The New York Times profiles the latest bane of Suburbia:
It’s a spectacular day at Harmony Playground in Prospect Park, Brooklyn, with children swinging and running through sprinklers. An “icy man” with his pushcart of fruit ices stands near the jungle gym, as parents look toward the gated entrance. A second ices vendor enters, also setting up shop inside the playground’s cast-iron fence.
Vicki Sell, mother of 3-year-old Katherine, tenses when the vendor starts ringing his little bell, over and over, hoping her daughter doesn’t have the typical Pavlovian response.
Ever since Katherine had an inconsolable meltdown about not being able to have a treat, Ms. Sell has been trying to have unlicensed vendors ousted from the park. She has repeatedly called the city’s 311 complaint hot line, joining parents nationwide who can’t stand the icy man or his motorized big brother, the ice cream man.
“I fall into the camp of parents who are irate,” Ms. Sell said. She has equal disdain for Mister Softee and the ice cream pop vendor outside the park, but since they are licensed, there is not much she can do about them.
“I feel kind of bad about having developed this attitude,” she said. “I want Katherine to have the full childhood experience and all. But it’s really predatory for them — two of them — to be right inside the playground like this.”

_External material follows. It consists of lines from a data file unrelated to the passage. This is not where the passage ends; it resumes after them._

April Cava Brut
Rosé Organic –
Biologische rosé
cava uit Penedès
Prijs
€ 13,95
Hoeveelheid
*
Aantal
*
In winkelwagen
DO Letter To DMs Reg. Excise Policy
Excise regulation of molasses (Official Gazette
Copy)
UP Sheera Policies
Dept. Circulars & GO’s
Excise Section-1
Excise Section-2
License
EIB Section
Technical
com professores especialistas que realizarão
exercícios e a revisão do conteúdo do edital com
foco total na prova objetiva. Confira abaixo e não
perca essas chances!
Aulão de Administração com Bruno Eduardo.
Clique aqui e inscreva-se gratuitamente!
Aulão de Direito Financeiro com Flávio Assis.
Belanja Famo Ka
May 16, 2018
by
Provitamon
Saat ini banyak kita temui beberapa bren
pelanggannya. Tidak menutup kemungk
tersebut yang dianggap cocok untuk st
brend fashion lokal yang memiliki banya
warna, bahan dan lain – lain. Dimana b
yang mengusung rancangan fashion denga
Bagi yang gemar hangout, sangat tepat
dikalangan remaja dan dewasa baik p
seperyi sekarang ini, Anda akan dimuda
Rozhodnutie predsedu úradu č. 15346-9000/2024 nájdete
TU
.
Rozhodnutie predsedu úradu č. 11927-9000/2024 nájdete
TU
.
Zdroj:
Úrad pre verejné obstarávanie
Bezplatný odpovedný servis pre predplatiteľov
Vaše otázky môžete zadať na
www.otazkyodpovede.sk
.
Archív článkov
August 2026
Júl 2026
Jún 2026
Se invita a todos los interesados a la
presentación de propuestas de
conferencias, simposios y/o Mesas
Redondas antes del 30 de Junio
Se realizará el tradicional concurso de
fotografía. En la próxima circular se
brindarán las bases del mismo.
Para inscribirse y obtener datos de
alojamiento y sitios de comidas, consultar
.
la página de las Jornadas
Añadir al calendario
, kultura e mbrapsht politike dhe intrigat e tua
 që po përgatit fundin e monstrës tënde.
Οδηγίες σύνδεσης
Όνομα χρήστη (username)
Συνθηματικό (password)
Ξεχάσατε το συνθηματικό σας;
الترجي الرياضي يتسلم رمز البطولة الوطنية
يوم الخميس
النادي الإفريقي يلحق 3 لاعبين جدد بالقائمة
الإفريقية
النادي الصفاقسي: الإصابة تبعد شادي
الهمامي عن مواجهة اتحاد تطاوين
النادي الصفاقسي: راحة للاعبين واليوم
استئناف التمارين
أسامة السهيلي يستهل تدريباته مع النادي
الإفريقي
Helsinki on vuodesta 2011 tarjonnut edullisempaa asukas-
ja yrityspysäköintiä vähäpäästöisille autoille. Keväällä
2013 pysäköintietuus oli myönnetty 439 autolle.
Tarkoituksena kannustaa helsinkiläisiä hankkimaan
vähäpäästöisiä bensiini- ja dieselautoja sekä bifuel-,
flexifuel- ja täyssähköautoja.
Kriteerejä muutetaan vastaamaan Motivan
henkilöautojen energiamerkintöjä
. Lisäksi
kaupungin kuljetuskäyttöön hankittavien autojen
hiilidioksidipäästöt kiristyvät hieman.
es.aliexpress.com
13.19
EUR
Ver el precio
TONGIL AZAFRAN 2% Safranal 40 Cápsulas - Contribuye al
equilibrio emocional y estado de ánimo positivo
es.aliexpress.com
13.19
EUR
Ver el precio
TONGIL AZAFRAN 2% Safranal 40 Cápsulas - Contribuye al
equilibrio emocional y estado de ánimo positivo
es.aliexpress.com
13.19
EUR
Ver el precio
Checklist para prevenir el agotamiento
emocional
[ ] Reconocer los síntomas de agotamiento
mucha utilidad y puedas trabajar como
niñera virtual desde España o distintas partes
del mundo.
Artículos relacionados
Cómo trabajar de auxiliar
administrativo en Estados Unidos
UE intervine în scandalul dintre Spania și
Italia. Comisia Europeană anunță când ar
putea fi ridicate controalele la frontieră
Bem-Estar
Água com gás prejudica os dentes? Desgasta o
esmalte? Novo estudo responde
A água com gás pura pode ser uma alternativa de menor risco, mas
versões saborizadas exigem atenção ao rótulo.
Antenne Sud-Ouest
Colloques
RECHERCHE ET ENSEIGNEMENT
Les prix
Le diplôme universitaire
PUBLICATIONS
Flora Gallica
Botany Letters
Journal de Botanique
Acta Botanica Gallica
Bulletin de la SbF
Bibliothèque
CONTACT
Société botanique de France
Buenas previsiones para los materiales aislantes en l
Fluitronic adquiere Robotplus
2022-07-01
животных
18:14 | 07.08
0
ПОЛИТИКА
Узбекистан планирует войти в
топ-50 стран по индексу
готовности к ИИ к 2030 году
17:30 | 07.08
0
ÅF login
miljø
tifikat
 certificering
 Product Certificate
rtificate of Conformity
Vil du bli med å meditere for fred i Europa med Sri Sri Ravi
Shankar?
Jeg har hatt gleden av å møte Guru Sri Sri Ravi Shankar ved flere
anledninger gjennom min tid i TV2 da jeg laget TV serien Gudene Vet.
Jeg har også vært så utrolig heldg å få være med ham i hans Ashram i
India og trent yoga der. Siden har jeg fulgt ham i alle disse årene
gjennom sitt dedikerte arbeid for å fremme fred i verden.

Ms. Sell says she is not obsessed with health and nutrition. She — and others — feel they have been pushed to the brink by that little bell. Across message boards and playgrounds, soccer fields and day camp exits, parents have been raging. In a greener, more health-conscious, unsafe world, the ice cream man has lost some of his mojo.
In Chicago last fall, the City Council banned ice cream trucks from the 18th Ward after residents complained about unclean vendors, noise and, more troubling, possible drug sales inside some of the trucks.
In Clark County, Nev., home to loud and glitzy Las Vegas, an ordinance was voted in this year to prohibit the trucks from jingling after 8 p.m. in summer.
Not surprisingly, the industry isn’t taking this lying down:
Though most ice cream vendors are defensive about their prepackaged products, Hilary Guishard of Brooklyn, known as Doc, understands the concern of worried parents. Mr. Guishard, who has owned and driven Mister Softee trucks for 32 years, possesses the wisdom of a man who has cruised the mean streets for a very long time. “I empathize with moms when it come to health issues,” Mr. Guishard said. Some Mister Softee franchisees can get healthier products, like fat-free ice cream, if customers ask them, he said.
“But moms have a choice,” he said. “We should be mature enough to tell our kids, ‘No.’ ”
Wanting the trucks to go away “is not a valid issue,” he said, adding, “It’s like a mother being angry at a store being at a particular corner.” Besides, the ice cream man isn’t forever.
“It’s summer,” he said, sighing. “It’s only four months.”
But this is America, we’re not allowed to have fun anymore.


I have great childhood memories of the Good Humor man coming through my neighborhood. Frankly, with all the mental junk our kids are exposed to between TV, fast food, cereal boxes, toys, etc. I think this is one of the more “wholesome experiences”. At least these kids who are outside playing instead of sitting in front of the tube.
We told our oldest daughter until she was four that what drove around the neighborhood was the “Music Truck”.
I’m certain she will have her revenge on us someday.